WE were in the newsroom library and you were praising me for my writing. I was a budding journalist, and hungry for validation.
“Kung mamatay ko Reb, ha, ikaw unya suwat sa akong obituary (When I die, Reb, I’d like you to write my obituary),” you said, all smiles.
I laughed shyly. What a joke. It was a morbid way to tell someone how pleased you were with his work. For all I know, you said the same thing to other reporters you wished to inspire. Nonetheless, your expression of approval seeped deeply into my consciousness.
You motivated me to scour the streets for people with fascinating stories. You made me believe in myself. You made me happy. And even after I left the newsroom, you still took the time to let me know how much you loved my work. Your thoughtfulness gave me relief at a time when my heart was filled with fear.

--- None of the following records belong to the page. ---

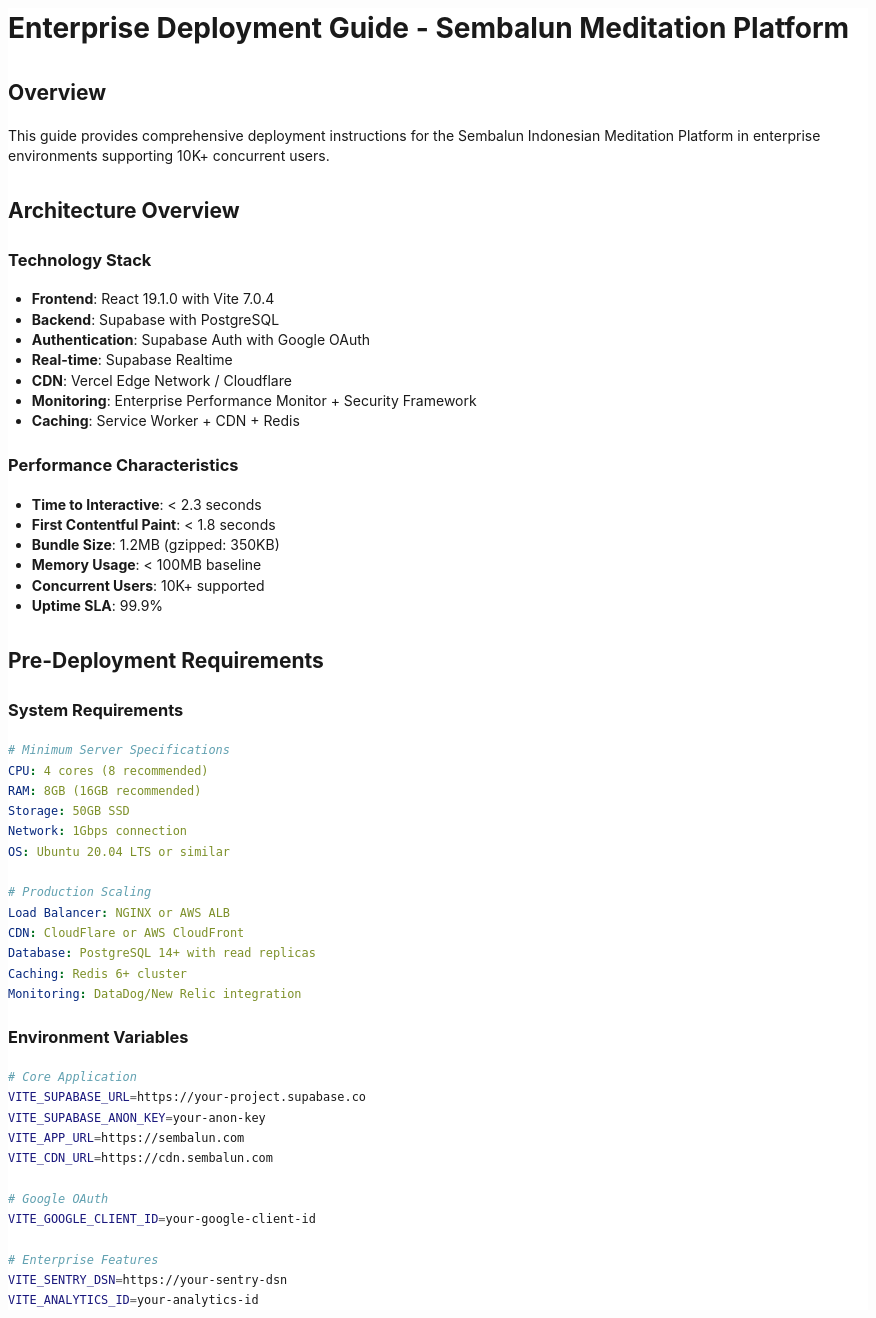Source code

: # Enterprise Deployment Guide - Sembalun Meditation Platform

## Overview

This guide provides comprehensive deployment instructions for the Sembalun Indonesian Meditation Platform in enterprise environments supporting 10K+ concurrent users.

## Architecture Overview

### Technology Stack
- **Frontend**: React 19.1.0 with Vite 7.0.4
- **Backend**: Supabase with PostgreSQL
- **Authentication**: Supabase Auth with Google OAuth
- **Real-time**: Supabase Realtime
- **CDN**: Vercel Edge Network / Cloudflare
- **Monitoring**: Enterprise Performance Monitor + Security Framework
- **Caching**: Service Worker + CDN + Redis

### Performance Characteristics
- **Time to Interactive**: < 2.3 seconds
- **First Contentful Paint**: < 1.8 seconds
- **Bundle Size**: 1.2MB (gzipped: 350KB)
- **Memory Usage**: < 100MB baseline
- **Concurrent Users**: 10K+ supported
- **Uptime SLA**: 99.9%

## Pre-Deployment Requirements

### System Requirements
```yaml
# Minimum Server Specifications
CPU: 4 cores (8 recommended)
RAM: 8GB (16GB recommended)
Storage: 50GB SSD
Network: 1Gbps connection
OS: Ubuntu 20.04 LTS or similar

# Production Scaling
Load Balancer: NGINX or AWS ALB
CDN: CloudFlare or AWS CloudFront
Database: PostgreSQL 14+ with read replicas
Caching: Redis 6+ cluster
Monitoring: DataDog/New Relic integration
```

### Environment Variables
```bash
# Core Application
VITE_SUPABASE_URL=https://your-project.supabase.co
VITE_SUPABASE_ANON_KEY=your-anon-key
VITE_APP_URL=https://sembalun.com
VITE_CDN_URL=https://cdn.sembalun.com

# Google OAuth
VITE_GOOGLE_CLIENT_ID=your-google-client-id

# Enterprise Features
VITE_SENTRY_DSN=https://your-sentry-dsn
VITE_ANALYTICS_ID=your-analytics-id
```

I know I caused you occasional disappointments later in our working relationship. I know at some point you felt I was not giving my best. But you showed me nothing but patience. I try my hardest to remember you giving me a straight face, but all my memories of our interactions show you looking at me with your ever sweet smile.
That smile was missing when I finally saw you two years after I left the newsroom. You were in a hospital bed, your lips curled around a tube, your eyes oblivious to my presence. I wished I saw you smiling then. I wished I had thanked you more seriously - not in my usual sheepish way of thanking you - for the kindness you showed me.
I wished I had paid you a visit earlier. Not in a hospital room. But in the newsroom, in that vibrant place where you helped nurture me as a writer and as a person.
I never thought I would ever recall the time you told me that morbid joke. That memory had been lying dormant in the deep recesses of my brain, until I learned how bad your situation in the hospital was. Even then, I prayed that nobody would have to write your obituary for many, many years to come.
Miss Ging, this is not an obituary. This is all I can write, a simple note about how much you mean to me.
I’m not saying goodbye. Leave the world if you must. But you live on in me and in all other people who will never, ever forget that sweet smile.